Dua mobil pemadam kebakaran ada tepat di depan mereka. Meski sedikit tertutup kerumunan, mereka tau bahwa yang terbakar adalah toko yang tadi akan mereka datangi.
Beberapa ambulan baru datang, api masih belum sepenuhnya padam. Dengan lemas masing-masing mulai keluar dari mobil, berusaha untuk mendapat pandangan yang lebih detail tentang kejadian.
Para petugas pemadam kebakaran membawa beberapa mayat keluar dari bangunan yang terbakar itu. Hampir semua mayat tampak hangus, namun tak ada satupun yang nampaknya selamat dari kejadian nahas itu.

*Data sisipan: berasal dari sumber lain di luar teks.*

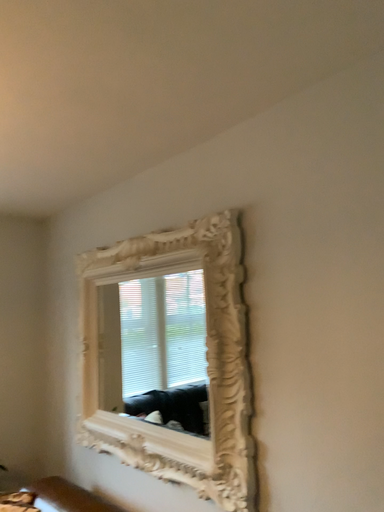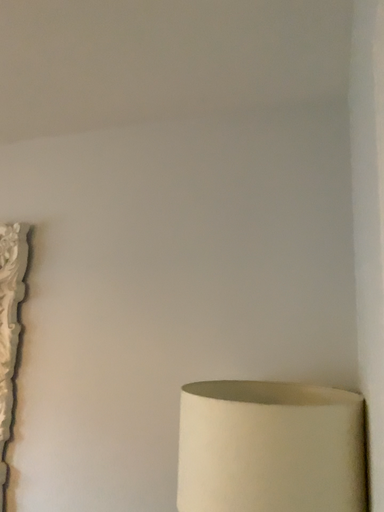
Question: How did the camera likely rotate when shooting the video?

Choices:
 (A) rotated right
 (B) rotated left

Answer: (A)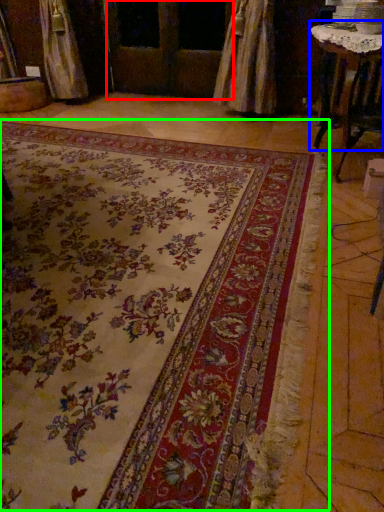
Question: Estimate the real-world distances between objects in this image. Which object is closer to screen door (highlighted by a red box), table (highlighted by a blue box) or mat (highlighted by a green box)?

Choices:
 (A) table
 (B) mat

Answer: (A)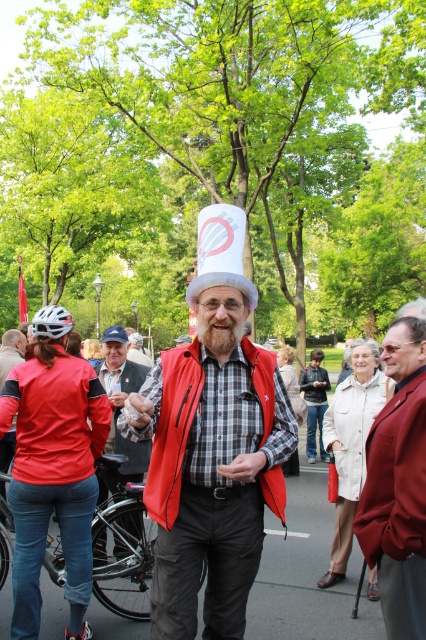
Question: Which of the following is the farthest from the observer?

Choices:
 (A) (31, 371)
 (B) (224, 204)

Answer: (A)

Question: Which of the following is the closest to the observer?

Choices:
 (A) white paper hat at center
 (B) matte red jacket at left
 (C) white cotton coat at center
 (D) matte black vest at center

Answer: (B)

Question: Can you confirm if matte black vest at center is wider than white cotton coat at center?

Choices:
 (A) yes
 (B) no

Answer: (B)

Question: Which is nearer to the brown fuzzy beard at center?

Choices:
 (A) white fabric hat at center
 (B) matte black vest at center
 (C) matte red jacket at left

Answer: (A)

Question: Observing the image, what is the correct spatial positioning of white matte bicycle helmet at left in reference to white paper hat at center?

Choices:
 (A) above
 (B) below

Answer: (A)

Question: Is matte red jacket at left positioned at the back of white cotton coat at center?

Choices:
 (A) no
 (B) yes

Answer: (A)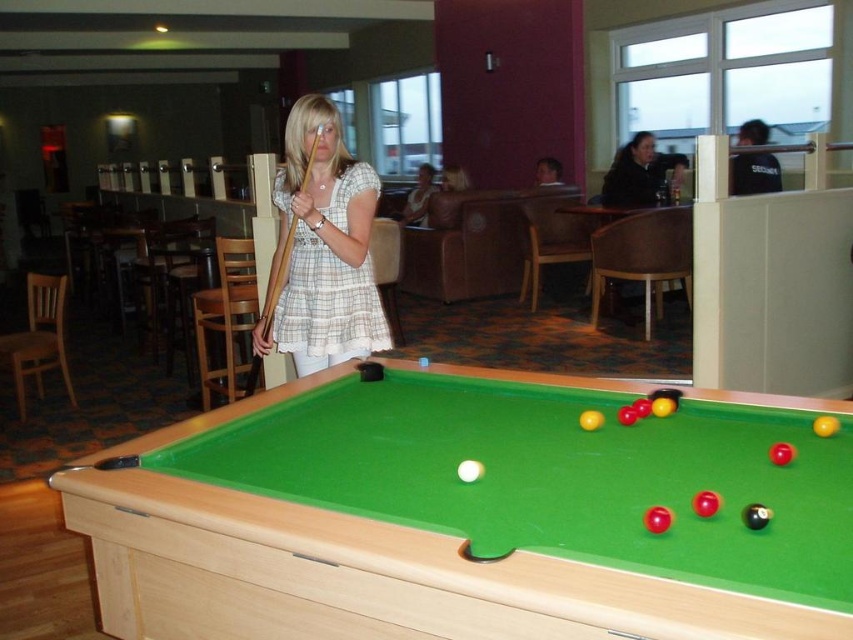
Between point (756, 490) and point (339, 304), which one is positioned behind?

The point (339, 304) is behind.

Does point (212, 490) come in front of point (331, 144)?

That is True.

Does point (201, 420) come in front of point (271, 323)?

Yes, it is in front of point (271, 323).

At what (x,y) coordinates should I click in order to perform the action: click on green felt billiard table at center. Please return your answer as a coordinate pair (x, y). The image size is (853, 640). Looking at the image, I should click on (468, 515).

Identify the location of plaid fabric shirt at center. (321, 248).

The image size is (853, 640). Find the location of `plaid fabric shirt at center`. plaid fabric shirt at center is located at coordinates (321, 248).

Is green felt billiard table at center behind wooden at left?

No, green felt billiard table at center is in front of wooden at left.

Where is `green felt billiard table at center`? The width and height of the screenshot is (853, 640). green felt billiard table at center is located at coordinates (468, 515).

Membayangkan seandainya saja tadi Bella tidak melarang mereka, bukan tak mungkin mereka akan menjadi salah satu korbannya.

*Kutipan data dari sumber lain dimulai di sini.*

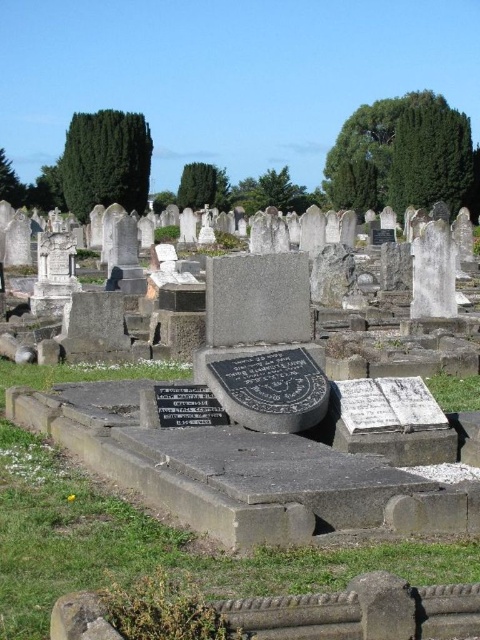
Can you confirm if granite gravestone at center is smaller than black polished stone plaque at center?

No.

Is granite gravestone at center thinner than black polished stone plaque at center?

No, granite gravestone at center is not thinner than black polished stone plaque at center.

Does point (383, 433) lie in front of point (171, 401)?

Yes, point (383, 433) is in front of point (171, 401).

Where is `granite gravestone at center`? granite gravestone at center is located at coordinates (240, 472).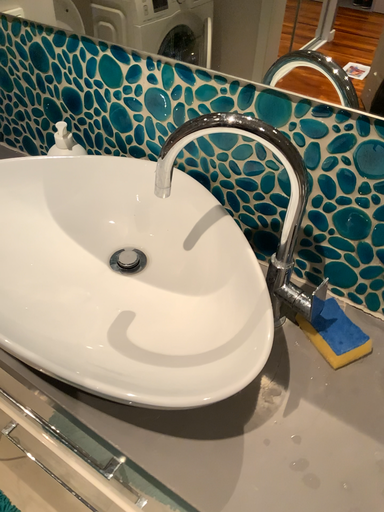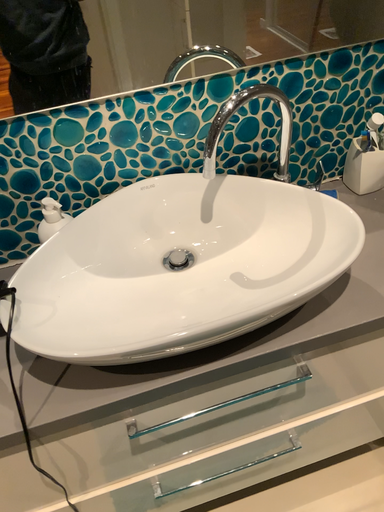
Question: Which way did the camera rotate in the video?

Choices:
 (A) rotated downward
 (B) rotated upward

Answer: (B)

Tiba-tiba terngiang lagi di ingatan mereka tentang kata-kata yang diucapkan Bella tepat sebelum ia pingsan.
"Mobil", Eric memulai urutannya dan ia tau bahwa itu adalah kendaran yang akan membawa mereka pergi.
"Bertiga", Peter dari awal menyadari bahwa hanya mereka bertiga lah yang dilarang pergi oleh Bella.
"Toko", ayah Bella melihat toko yang ada di depannya dengan tatapan nanar, ia hampir saja berada di dalam sana bersama anak-anaknya untuk berbelanja.
"Api", ketiga orang itu mengucapkannya bersamaan.
Api inilah yang membuat Bella bersikeras melarang mereka untuk pergi. Satu hal yang sejak tadi ada di fikiran mereka….
"Bagaimana bisa Bella tau tentang semua ini?"